Ask Slashdot: Do You Still Have a Pager? Do You Find It Useful?
New submitter Chance Callahan writes: I am starting a business, helping a friend with his own startup, and volunteering regularly with a major political campaign (#feelthebern). One thing I have noticed is that my phone likes to die at the most inconvenient times and leaves me out of touch with people. With the business I'm starting requiring clients to be able to get ahold me quickly, I have been seriously considering getting a two-way pager. It's much easier swap out a AA battery once a month then to worry "will client X be able to get ahold me in the event of an emergency?" So, Slashdot, the million dollar question is, in the age of cell phones, do you have a pager? Do you still find it useful? Do any other "dead-tech" tools still play a big role for your communications? For example, fax machines are still big in Japan, and a lot of people keep landlines, too.
Why not buy one of those easy-to-find extra battery USB-charger things and carry that with you instead?
Put my fist through my alarm clock with its ding-dong death inside my ear. - The Blackjacks.
Where I work in downtown Seattle, cell coverage doesn't work at all below ground or in our office building if you're not near a window. We have to still use pagers.
A phone cannot be carried into a secure area. A (one-way) pager can.
You can get cheap dumb phones with long battery life, or you can even get one with AA batteries (like SpareOne). That will give you both voice and text functionality and spare you the embarrassment of asking someone to page you (at least I would feel awkward mentioning pagers to my clients).
Also, you could setup a simple email to SMS gateway, so you can get a text message whenever somebody emails emergency@yourbusiness.com.
In a nutshell, your phone battery will drain quickly only if you keep using it as a smart phone, i.e. using data, wifi, bluetooth, having your screen on all the time, etc. If you keep a dedicated mobile phone for emergencies only and use it primarily for texting, you will have all the benefits of a pager while remaining in the 21st century.
You can push a dumb phone battery to a full week if you do it right, and to me at least, charging a phone over weekend or in the car is easier and cheaper then swapping batteries.
Not sure how you manage to have a phone with less than a half day of life.
My guess is that the OP is like a former boss of mine who would complain constantly about the shitty battery life of new phones yet would never charge his phone until it shut itself off because the battery ran low.

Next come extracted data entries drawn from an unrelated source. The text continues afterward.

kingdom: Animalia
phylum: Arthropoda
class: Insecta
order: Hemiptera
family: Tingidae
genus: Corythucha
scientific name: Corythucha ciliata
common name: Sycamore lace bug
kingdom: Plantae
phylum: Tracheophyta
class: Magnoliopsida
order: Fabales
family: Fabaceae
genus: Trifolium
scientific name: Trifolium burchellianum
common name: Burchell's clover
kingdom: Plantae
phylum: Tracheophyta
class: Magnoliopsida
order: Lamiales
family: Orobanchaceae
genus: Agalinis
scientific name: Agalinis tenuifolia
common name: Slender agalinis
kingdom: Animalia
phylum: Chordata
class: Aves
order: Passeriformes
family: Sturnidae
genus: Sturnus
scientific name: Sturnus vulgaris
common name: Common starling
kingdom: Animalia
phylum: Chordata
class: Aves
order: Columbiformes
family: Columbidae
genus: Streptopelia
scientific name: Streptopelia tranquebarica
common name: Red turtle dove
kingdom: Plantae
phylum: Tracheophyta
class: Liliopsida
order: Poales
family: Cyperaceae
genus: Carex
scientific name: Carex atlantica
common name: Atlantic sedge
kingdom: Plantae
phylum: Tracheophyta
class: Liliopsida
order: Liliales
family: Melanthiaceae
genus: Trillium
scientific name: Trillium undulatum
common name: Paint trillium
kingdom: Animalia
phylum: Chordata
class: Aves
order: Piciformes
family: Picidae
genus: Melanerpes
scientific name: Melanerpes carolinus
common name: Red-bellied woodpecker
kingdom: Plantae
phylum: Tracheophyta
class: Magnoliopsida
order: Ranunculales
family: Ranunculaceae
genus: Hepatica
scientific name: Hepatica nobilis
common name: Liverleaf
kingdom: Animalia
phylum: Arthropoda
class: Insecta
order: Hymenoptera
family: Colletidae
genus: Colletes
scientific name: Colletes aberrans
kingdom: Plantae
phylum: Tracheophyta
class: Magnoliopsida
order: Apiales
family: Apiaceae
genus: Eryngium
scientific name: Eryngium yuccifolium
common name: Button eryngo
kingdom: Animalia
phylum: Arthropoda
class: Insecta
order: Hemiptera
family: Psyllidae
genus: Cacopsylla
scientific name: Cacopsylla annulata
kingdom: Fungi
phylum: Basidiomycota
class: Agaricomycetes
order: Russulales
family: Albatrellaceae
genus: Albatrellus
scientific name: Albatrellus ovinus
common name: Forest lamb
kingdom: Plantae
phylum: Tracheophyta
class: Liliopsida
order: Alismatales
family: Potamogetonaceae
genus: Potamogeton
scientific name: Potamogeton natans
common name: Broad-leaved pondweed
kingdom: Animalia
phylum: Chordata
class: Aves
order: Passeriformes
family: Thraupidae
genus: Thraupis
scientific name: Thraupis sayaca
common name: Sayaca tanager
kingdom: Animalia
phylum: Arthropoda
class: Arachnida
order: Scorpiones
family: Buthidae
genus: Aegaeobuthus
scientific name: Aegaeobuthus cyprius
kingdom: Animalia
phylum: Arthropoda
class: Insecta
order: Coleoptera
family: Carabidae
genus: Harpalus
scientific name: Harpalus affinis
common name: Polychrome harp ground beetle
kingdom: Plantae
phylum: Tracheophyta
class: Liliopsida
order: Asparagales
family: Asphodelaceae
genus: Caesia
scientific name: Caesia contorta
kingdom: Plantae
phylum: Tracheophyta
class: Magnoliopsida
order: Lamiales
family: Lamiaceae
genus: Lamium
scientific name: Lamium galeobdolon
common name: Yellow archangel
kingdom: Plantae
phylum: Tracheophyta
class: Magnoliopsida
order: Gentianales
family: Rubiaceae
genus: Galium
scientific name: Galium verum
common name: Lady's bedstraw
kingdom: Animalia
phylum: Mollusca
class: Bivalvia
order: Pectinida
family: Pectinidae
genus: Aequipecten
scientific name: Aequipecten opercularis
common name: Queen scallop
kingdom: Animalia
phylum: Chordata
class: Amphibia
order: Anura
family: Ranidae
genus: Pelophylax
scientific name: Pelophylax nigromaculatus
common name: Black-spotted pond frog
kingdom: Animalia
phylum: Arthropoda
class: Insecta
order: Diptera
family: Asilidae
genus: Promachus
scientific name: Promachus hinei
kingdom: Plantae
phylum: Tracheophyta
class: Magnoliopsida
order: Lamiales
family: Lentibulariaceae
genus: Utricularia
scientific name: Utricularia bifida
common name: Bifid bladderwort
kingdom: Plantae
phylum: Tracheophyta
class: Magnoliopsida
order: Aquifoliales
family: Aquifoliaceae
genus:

Greylisting is to SMTP as NAT is to IPv4
I'm on call from time to time (one week a month, for a full 7 days) and I *LOVE* the fact that a Pager at 3AM at least gives me a bit of time to wake-up and go to the toilet compared to being called directly and dump on a phone bridge with 10 other people wanting an answer *RIGHT NOW*.
I also have shitty Cell reception where I live, but Pager reception is A-1
Many emergency services such as fire departments, Offices of emergency management, etc still use RF pagers. The system is part of or tied in with the dispatch system. By removing third parties in the communication signal chain, the pager systems provide latency free, and high availability for dispatch systems. They also work well for emergency services because they are geographically limited by the pager transmission antenna coverage. which usually coincides with the emergency services coverage area. For the OP's situation there are usually two options: a local RF network, or satellite pager systems. The local networks may or may not have better coverage, just depends on your local pager provider. Sat pagers tend to have nationwide coverage, but reception is limited by access to the sky. Those choices may or may not be suitable for your needs. RB
He's a Bernie supporter. He's holding out for free energy.
We are beginning to investigate smartphone based solutions, which, in order to be compliant with US privacy regulations have expensive recurring monthly charges, and will involve installing and maintaining microcells in our hospitals.
One of my friends carries a pager when he's on call for work (a municipality, and he'd most likely be contacted about a toxic spill). He just clips it to his belt and forgets about it.
The pager has several advantages over a phone. The most critical is that it's a shared device that gets passed between the on-call staff. That means there's no risk of someone forgetting their phone at home, running out of battery or having an incorrect number listed on the staff contact form. Emergency Services has a single contact number that should always work.
Why doesn't someone developing medical devices see this as a market and develop a pager for the medical industry if pagers are no longer being made?
It's not the pagers. It's the paging systems. The market has dropped greatly, so maintaining transmitter towers, repeaters, the whole system, is a hard business to be in. Reliability is exactly why some large medical systems run their own metro-wide paging systems.
An extra cheap non.smar phone easily lasts a week on a charge.